Hi Andrei,

Thanks for this heads up. A few questions:


> On Jun 21, 2019, at 06:50, Andrei Sekretenko <asekrete...@mesosphere.com> 
> wrote:
> 
> 
> Hi all,
> 
> we are intending to change the behavior of the suppressOffers() method of 
> MesosSchedulerDriver with regard to the transparent re-registration.
> 
> Currently, when driver becomes disconnected from a master, it performs on its 
> own a re-registration with an empty set of suppressed roles. This causes 
> un-suppression 
> of all the suppressed roles of the framework.
> 
> The plan is to alter this behavior into preserving the suppression state on 
> this re-registration.
> 
> The required set of suppressed roles will be stored in the driver, which will 
> be now performing re-registration with this set (instead of an empty one), 
> and updating the stored set whenever a call modifying the suppression state 
> of the roles in the allocator is performed. 
> Currently, the driver has two methods which perform such calls: 
> suppressOffers()  and reviveOffers().
> 
> Please feel free to raise any concerns or objections - especially if you are 
> aware of any V0 frameworks which (probably implicitly) depend on 
> un-suppression of the roles when this re-registration occurs.
> 
> 
> 
> Note that: 
>  - Frameworks which do not call suppressOffers() are, obviously, unaffected 
> by this change. 
> 
>  - Frameworks that reliably prevent transparent-re-registration (for example, 
> by calling driver.abort() immediately from the disconnected() callback), 
> should also be not affected.

I presume driver.stop(true) works as well? Marathon does this, and I believe 
the behavior is to crash so a new Marathon leader can establish a new 
connection to Mesos, which will set the appropriate suppress/revive state.

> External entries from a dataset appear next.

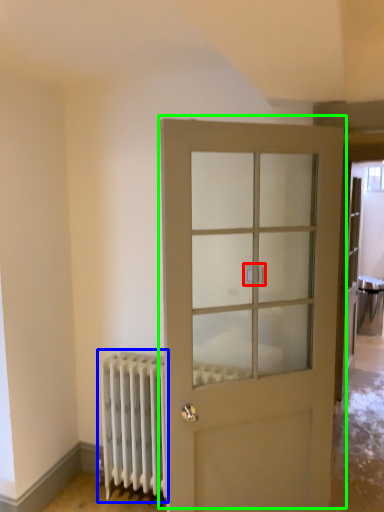
Question: Which is farther away from door handle (highlighted by a red box)? radiator (highlighted by a blue box) or door (highlighted by a green box)?

Choices:
 (A) radiator
 (B) door

Answer: (A)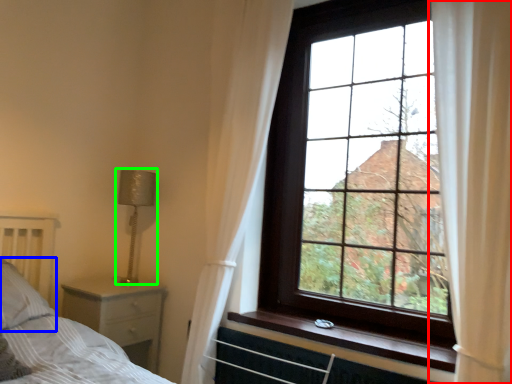
Question: Which object is positioned farthest from curtain (highlighted by a red box)? Select from pillow (highlighted by a blue box) and lamp (highlighted by a green box).

Choices:
 (A) pillow
 (B) lamp

Answer: (A)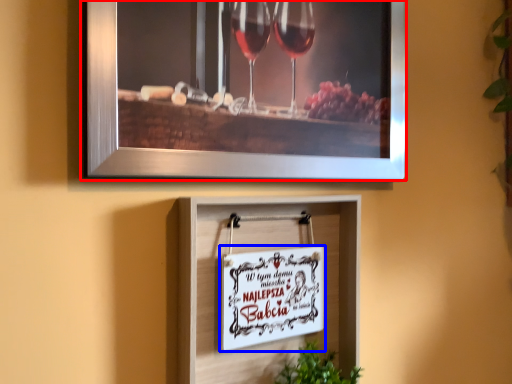
Question: Which point is closer to the camera, picture frame (highlighted by a red box) or picture frame (highlighted by a blue box)?

Choices:
 (A) picture frame
 (B) picture frame

Answer: (A)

>  - Storing the suppressed roles list for re-registration and clearing it in 
> reviveOffers() do not change anything for the existing frameworks. It is 
> setting this list in suppressOffers() which might be a cause of concerns. 
> 
>  - I'm using the word "un-suppression" because re-registering with roles 
> removed from the suppressed roles list is NOT equivalent to performing REVIVE 
> call for these roles (unlike REVIVE, it does not clear offerFilters in the 
> allocator).
> 
> =====
> A bit of background on why this change is needed.
> 
> To properly support V0 frameworks with large number of roles, it is necessary 
> for the driver not to change the suppression state of the roles on its own. 
> Therefore, due to the existence of the transparent re-registration in the 
> driver, we will need to store the required suppression state in the driver 
> and make it re-register using this state.
> 
> We could possibly avoid the proposed change of suppressOffers() by adding to 
> the driver new interface for changing the suppression state, leaving 
> suppressOffers() as it is, and marking it as deprecated.
> 
> However, this will leave the behaviour of suppressOffers() deeply 
> inconsistent with everything else.
> Compare the following two sequences of events.
> First one:
>  - The framework creates and starts a driver with roles "role1", "role2"... 
> "role500", the driver registers
>  - The framework calls a new method driver.suppressOffersForRoles({"role1", 
> ..., "role500"}), the driver performs SUPPRESS call for these roles and 
> stores them in its suppressed roles set. 
>    (Alternative with the same result: the framework calls 
> driver.updateFramework(FrameworkInfo, suppressedRoles={"role1", ..., 
> "role500"}), the driver performs UPDATE_FRAMEWORK call with those parameters 
> and stores the new suppressed roles set).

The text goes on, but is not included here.